- [INSTRUCTION]: Please start at the first line of the records beneath and quote each line exactly, ending with the line containing "Das um 1720".

(Dataset entries)
****
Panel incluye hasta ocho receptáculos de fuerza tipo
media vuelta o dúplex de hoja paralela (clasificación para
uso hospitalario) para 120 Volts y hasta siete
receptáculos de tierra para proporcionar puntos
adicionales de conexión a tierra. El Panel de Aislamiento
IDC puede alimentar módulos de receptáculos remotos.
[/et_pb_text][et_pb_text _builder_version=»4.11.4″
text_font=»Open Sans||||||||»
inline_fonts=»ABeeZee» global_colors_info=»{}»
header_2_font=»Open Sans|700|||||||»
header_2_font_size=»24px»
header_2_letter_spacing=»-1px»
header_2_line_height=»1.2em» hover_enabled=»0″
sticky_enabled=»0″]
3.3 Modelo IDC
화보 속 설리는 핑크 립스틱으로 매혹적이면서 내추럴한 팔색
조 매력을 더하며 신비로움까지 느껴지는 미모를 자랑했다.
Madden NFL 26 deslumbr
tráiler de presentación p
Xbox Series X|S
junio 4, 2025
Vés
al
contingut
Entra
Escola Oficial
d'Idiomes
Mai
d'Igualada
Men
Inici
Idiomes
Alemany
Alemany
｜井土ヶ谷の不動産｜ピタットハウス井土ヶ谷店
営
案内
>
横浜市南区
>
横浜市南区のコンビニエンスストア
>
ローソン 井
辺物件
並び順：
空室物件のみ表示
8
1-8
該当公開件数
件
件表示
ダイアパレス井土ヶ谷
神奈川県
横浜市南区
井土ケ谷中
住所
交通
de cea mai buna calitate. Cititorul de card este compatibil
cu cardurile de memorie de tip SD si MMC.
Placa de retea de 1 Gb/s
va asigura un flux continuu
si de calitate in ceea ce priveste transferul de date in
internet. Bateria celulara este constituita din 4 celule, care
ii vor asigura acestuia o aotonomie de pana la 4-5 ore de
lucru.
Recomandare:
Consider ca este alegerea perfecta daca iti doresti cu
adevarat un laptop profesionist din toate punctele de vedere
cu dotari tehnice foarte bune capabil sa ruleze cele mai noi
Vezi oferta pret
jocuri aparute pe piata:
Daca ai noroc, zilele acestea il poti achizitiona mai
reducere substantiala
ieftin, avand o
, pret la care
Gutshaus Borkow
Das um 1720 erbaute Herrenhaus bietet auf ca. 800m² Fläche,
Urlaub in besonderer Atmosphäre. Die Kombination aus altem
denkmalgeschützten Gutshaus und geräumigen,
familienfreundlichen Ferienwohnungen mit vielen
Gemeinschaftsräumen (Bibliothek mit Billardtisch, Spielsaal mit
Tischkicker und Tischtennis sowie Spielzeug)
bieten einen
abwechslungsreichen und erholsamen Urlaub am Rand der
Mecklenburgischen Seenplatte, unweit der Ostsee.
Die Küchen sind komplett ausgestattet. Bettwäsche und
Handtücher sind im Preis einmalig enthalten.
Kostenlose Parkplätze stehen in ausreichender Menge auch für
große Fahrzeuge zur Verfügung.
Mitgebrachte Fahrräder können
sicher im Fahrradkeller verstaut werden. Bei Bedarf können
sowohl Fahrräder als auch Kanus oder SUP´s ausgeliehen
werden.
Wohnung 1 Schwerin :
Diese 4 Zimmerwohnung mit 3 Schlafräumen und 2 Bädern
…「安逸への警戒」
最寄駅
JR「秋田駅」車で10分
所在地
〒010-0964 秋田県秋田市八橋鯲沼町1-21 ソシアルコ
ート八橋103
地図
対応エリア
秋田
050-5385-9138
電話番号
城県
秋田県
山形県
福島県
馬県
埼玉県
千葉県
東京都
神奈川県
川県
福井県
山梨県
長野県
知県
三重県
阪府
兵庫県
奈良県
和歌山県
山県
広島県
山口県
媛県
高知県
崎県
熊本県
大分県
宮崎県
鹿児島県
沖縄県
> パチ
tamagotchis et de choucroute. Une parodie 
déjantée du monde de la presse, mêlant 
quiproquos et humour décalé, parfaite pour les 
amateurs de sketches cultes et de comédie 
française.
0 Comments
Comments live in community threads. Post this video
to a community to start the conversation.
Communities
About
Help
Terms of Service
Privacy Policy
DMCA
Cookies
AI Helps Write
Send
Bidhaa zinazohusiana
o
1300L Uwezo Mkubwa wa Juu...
****
- [COMPLETED EXERCISE]:
Panel incluye hasta ocho receptáculos de fuerza tipo
media vuelta o dúplex de hoja paralela (clasificación para
uso hospitalario) para 120 Volts y hasta siete
receptáculos de tierra para proporcionar puntos
adicionales de conexión a tierra. El Panel de Aislamiento
IDC puede alimentar módulos de receptáculos remotos.
[/et_pb_text][et_pb_text _builder_version=»4.11.4″
text_font=»Open Sans||||||||»
inline_fonts=»ABeeZee» global_colors_info=»{}»
header_2_font=»Open Sans|700|||||||»
header_2_font_size=»24px»
header_2_letter_spacing=»-1px»
header_2_line_height=»1.2em» hover_enabled=»0″
sticky_enabled=»0″]
3.3 Modelo IDC
화보 속 설리는 핑크 립스틱으로 매혹적이면서 내추럴한 팔색
조 매력을 더하며 신비로움까지 느껴지는 미모를 자랑했다.
Madden NFL 26 deslumbr
tráiler de presentación p
Xbox Series X|S
junio 4, 2025
Vés
al
contingut
Entra
Escola Oficial
d'Idiomes
Mai
d'Igualada
Men
Inici
Idiomes
Alemany
Alemany
｜井土ヶ谷の不動産｜ピタットハウス井土ヶ谷店
営
案内
>
横浜市南区
>
横浜市南区のコンビニエンスストア
>
ローソン 井
辺物件
並び順：
空室物件のみ表示
8
1-8
該当公開件数
件
件表示
ダイアパレス井土ヶ谷
神奈川県
横浜市南区
井土ケ谷中
住所
交通
de cea mai buna calitate. Cititorul de card este compatibil
cu cardurile de memorie de tip SD si MMC.
Placa de retea de 1 Gb/s
va asigura un flux continuu
si de calitate in ceea ce priveste transferul de date in
internet. Bateria celulara este constituita din 4 celule, care
ii vor asigura acestuia o aotonomie de pana la 4-5 ore de
lucru.
Recomandare:
Consider ca este alegerea perfecta daca iti doresti cu
adevarat un laptop profesionist din toate punctele de vedere
cu dotari tehnice foarte bune capabil sa ruleze cele mai noi
Vezi oferta pret
jocuri aparute pe piata:
Daca ai noroc, zilele acestea il poti achizitiona mai
reducere substantiala
ieftin, avand o
, pret la care
Gutshaus Borkow
Das um 1720 erbaute Herrenhaus bietet auf ca. 800m² Fläche,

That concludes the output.